Similarly, an error is output if an empty data frame is provided.
Our approach is to coerce all data to floating point types, and to set them to NA otherwise.
If columns happen to string literals of numeric data, these are
coerced to floating point numbers, otherwise they are set to
NA
.
If survey entries contain TRUE
or FALSE
,
then these are coerced to 1 and 0, respectively.
This is a flag that if set to TRUE
, dummy codes
everything that falls outside the range specified by the
likert
flag.
The likert
optional argument allows us to specify the
range of the values that we are to interpret as valid input data.
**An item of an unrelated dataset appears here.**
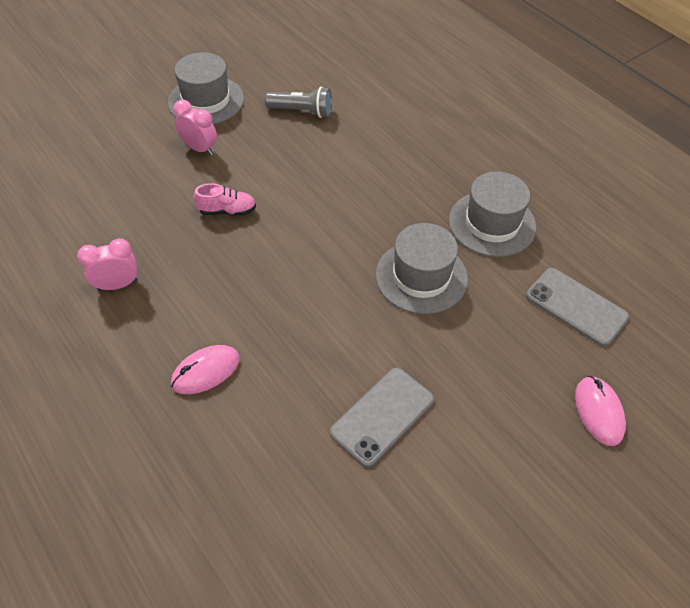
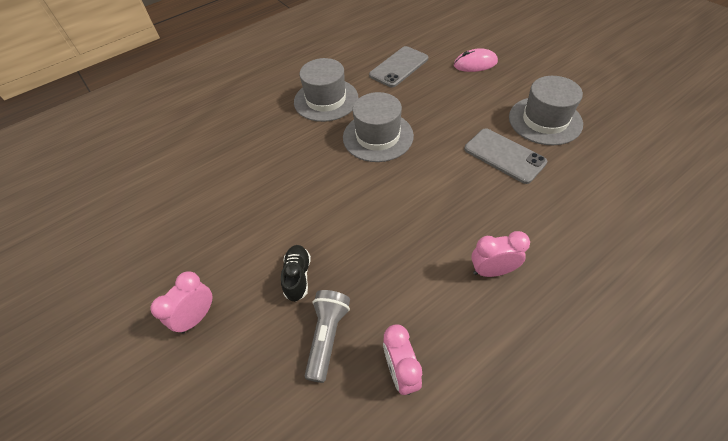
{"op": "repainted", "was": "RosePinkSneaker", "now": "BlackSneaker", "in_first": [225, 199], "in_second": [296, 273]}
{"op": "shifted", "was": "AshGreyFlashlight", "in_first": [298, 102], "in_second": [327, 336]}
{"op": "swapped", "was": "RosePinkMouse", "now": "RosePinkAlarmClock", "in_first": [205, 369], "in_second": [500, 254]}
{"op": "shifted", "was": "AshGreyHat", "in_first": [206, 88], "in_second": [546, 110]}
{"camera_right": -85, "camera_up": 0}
The
idea is that anything that falls outside of this range is set to
NA
, or is dummy coded.
l <- data.frame(
minval = apply(df, 2, min, na.rm = TRUE),
maxval = apply(df, 2, max, na.rm = TRUE)
)
This creates the following data frame.
The idea is that by visually inspecting the limiting values for each
item, it is obvious which columns contain flags, such as
-99
and 100
in our data. As such, we might
set
# set the minimum value of items one and three to 1
l$minval[1] <- 1
l$minval[3] <- 1
# set the maximum value of item one to 10
l$maxval[1] <- 10
Following these changes, we interpret the Likert ranges to be
Now, we provide the Likert specification l
to
make_projection
to tell surveygraph how to handle the
outliers.